Question

Consider the following

constructor TSettlement.Assign( const OldInst : TSettlement; const ResetFsToo: Boolean );
begin
  //inherited
  Create;
  if OldInst = nil then
    exit;

  Self.Acceptancedate := OldInst.Acceptancedate;
  // etc etc
end;

and please consider also these invocations elsewhere in the code

SettInst.Assign(DisplaySett, False);

DisplaySett := TSettlement.Assign(nil, False);

NewInst := TSettlement.Assign( Displaysett, False );

and (perhaps worst of all)

  if OldList.Count > 0 then
    for loop := 0 to OldList.Count -1 do  
      Self.Add(TSettlement.Assign(OldList.Data[loop], True));

This is leaky code and I object to the use of the method name 'Assign' for a constructor for reasons which I take to be obvious, but I am not obliged to fix it.

I want to improve it because I have pride in my work.

I am proposing to change the Assign method from a constructor to a procedure and remove the call to Create(). This will require me to change code in many places in the application. Obviously there is risk in doing this.

Before I dive in and get cracking can anyone suggest any alternative approach I should consider?

Are there possible pitfalls I have maybe not thought of that I should be aware of?

Était-ce utile?

La solution

That constructor does not necessarily leak. It's plausible that the code actually works. However, it is inpenetrable and leads to calling code whose semantics are hard to discern from the outside. You should refactor.

There's an easy way to refactor. The key is that you break up the two modes of operation into separate functions:

  1. A constructor named Create that acts like a normal Delphi constructor. You appear already to have this.
  2. A procedure that copies the contents of one instance to another. That could well be named Assign.

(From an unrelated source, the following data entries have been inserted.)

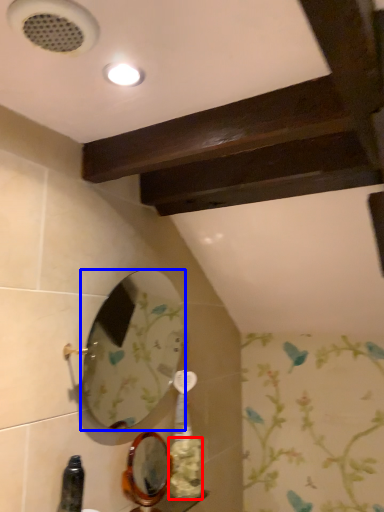
Question: Among these objects, which one is nearest to the camera, flower (highlighted by a red box) or mirror (highlighted by a blue box)?

Choices:
 (A) flower
 (B) mirror

Answer: (B)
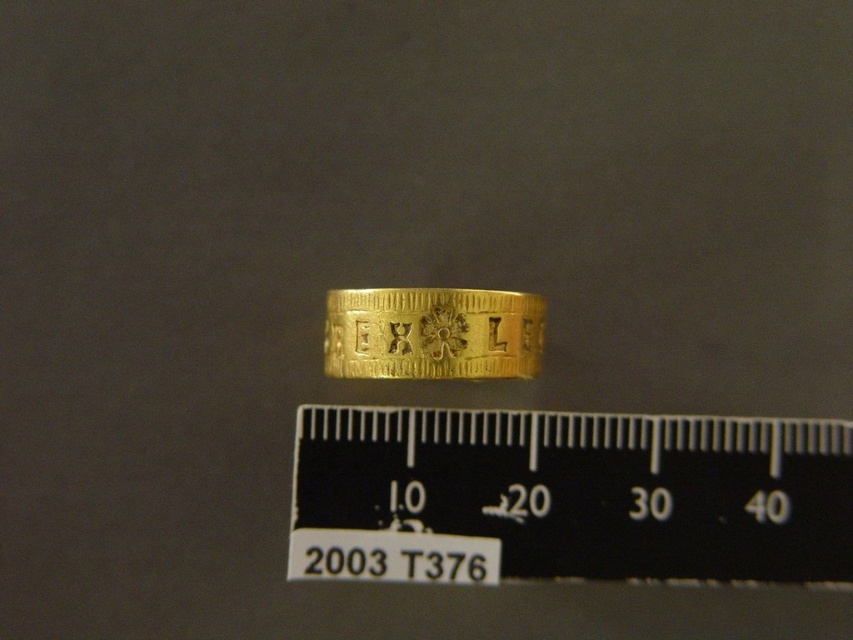
You are a collector examining a goldsmoothring at center and a black plastic ruler at center. Which object is taller?

The black plastic ruler at center is much taller than the goldsmoothring at center.

You are examining the coin and ruler setup. There are two points marked on the image. Can you determine which of the two points, point (795, 461) or point (495, 349), is closer to the camera?

Point (795, 461) is closer to the camera than point (495, 349).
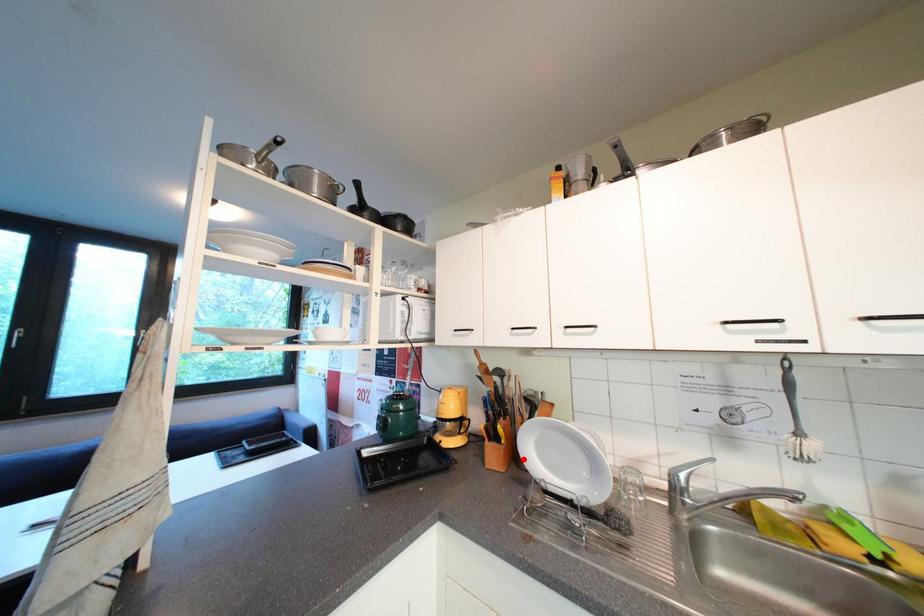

So, here's the plan of campaign:

  1. Change Assign into a procedure rather than a constructor.
  2. Deal with the call to Create that can be found in the current Assign. You need to remove that from Assign, but make sure that everything that it did still happens when Assign runs.
  3. Now all constructor mode calls to Assign fail to compile. So we fix them.
  4. The ones that passed nil, convert into constructor calls of Create.
  5. The other ones need to call the Create constructor and then Assign.

You might want an overloaded Create that receives an existing instance and calls Assign. That could be convenient.

That would leave you able to do all that you do today, but would avoid calling a constructor on an instance which is always a bad idea.